Friday, March 29, 2024

California court rulings precede controversial class action cases in life insurance sector

Lawsuits

As prices on everything from fuel to food continue to increase, advocates are raising concerns about rising life insurance premiums following last year’s California Supreme Court decision in McHugh v. Protective Life Insurance Co.

And now it’s estimated roughly 20 class action lawsuits have been filed against insurance companies since that ruling, despite the fact that many consumers voluntarily allowed the policies to lapse and have suffered no actual harm, Victor Gómez, executive director of California Citizens Against Lawsuit Abuse (CALA) told the Northern California Record.

The ruling has emerged as a dangerous precedent, Gómez said, impacting premiums – and the pocketbooks of Californians already struggling with record gas prices and inflation.

“It’s basic economics – every time these class action lawsuits are filed and awards are given, that award essentially has to come from somewhere, and it's going to come in terms of higher premium costs for the rest of California life insurance holders,” Gómez said. “Essentially it's an insurance tax that really only benefits trial attorneys. They live in this land of class action lawsuits and live in the land of suing insurance companies.”

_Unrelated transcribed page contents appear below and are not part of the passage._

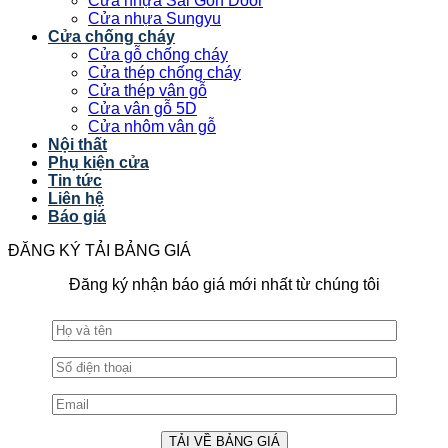
Cửa nhựa Sài Gòn Door
Cửa nhựa Sungyu
Cửa chống cháy
Cửa gỗ chống cháy
Cửa thép chống cháy
Cửa thép vân gỗ
Cửa vân gỗ 5D
Cửa nhôm vân gỗ
Nội thất
Phụ kiện cửa
Tin tức
Liên hệ
Báo giá
ĐĂNG KÝ TẢI BẢNG GIÁ
Đăng ký nhận báo giá mới nhất từ chúng tôi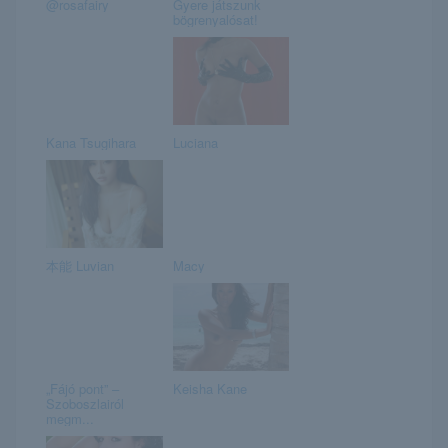
@rosafairy
Gyere játszunk
bögrenyalósat!
Kana Tsugihara
Luciana
本能 Luvian
Macy
„Fájó pont” –
Keisha Kane
Szoboszlairól
megm...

The California Supreme Court’s ruling in August of last year found that a 2013 statute, introducing a new grace period for life insurance policies to remain in effect, should be applied retroactively to all life insurance policies, even though that wasn’t included in the law.

Gómez noted class actions filed against public agencies could result in substantially higher public employee costs.

“That additional increase in premiums means less money for roads, less money for parks, less money for traffic safety improvements in your city,” Gómez said. “This can have a detrimental effect on city coffers, but obviously it goes much further than that – it can have a huge effect on California residents who have life insurance and we pay for it out of our own pocket.”

Gómez said people probably don’t realize that such class action settlements far too often provide little to no benefit to the plaintiffs, but do enrich the trial lawyers who bring the suits.

“What we need is for the California courts to require plaintiffs to demonstrate that there was actual harm, and not allow these really baseless class action lawsuits to proceed,” Gómez said. “The courts need to step up and clearly state that there had to have been harm in these cases.”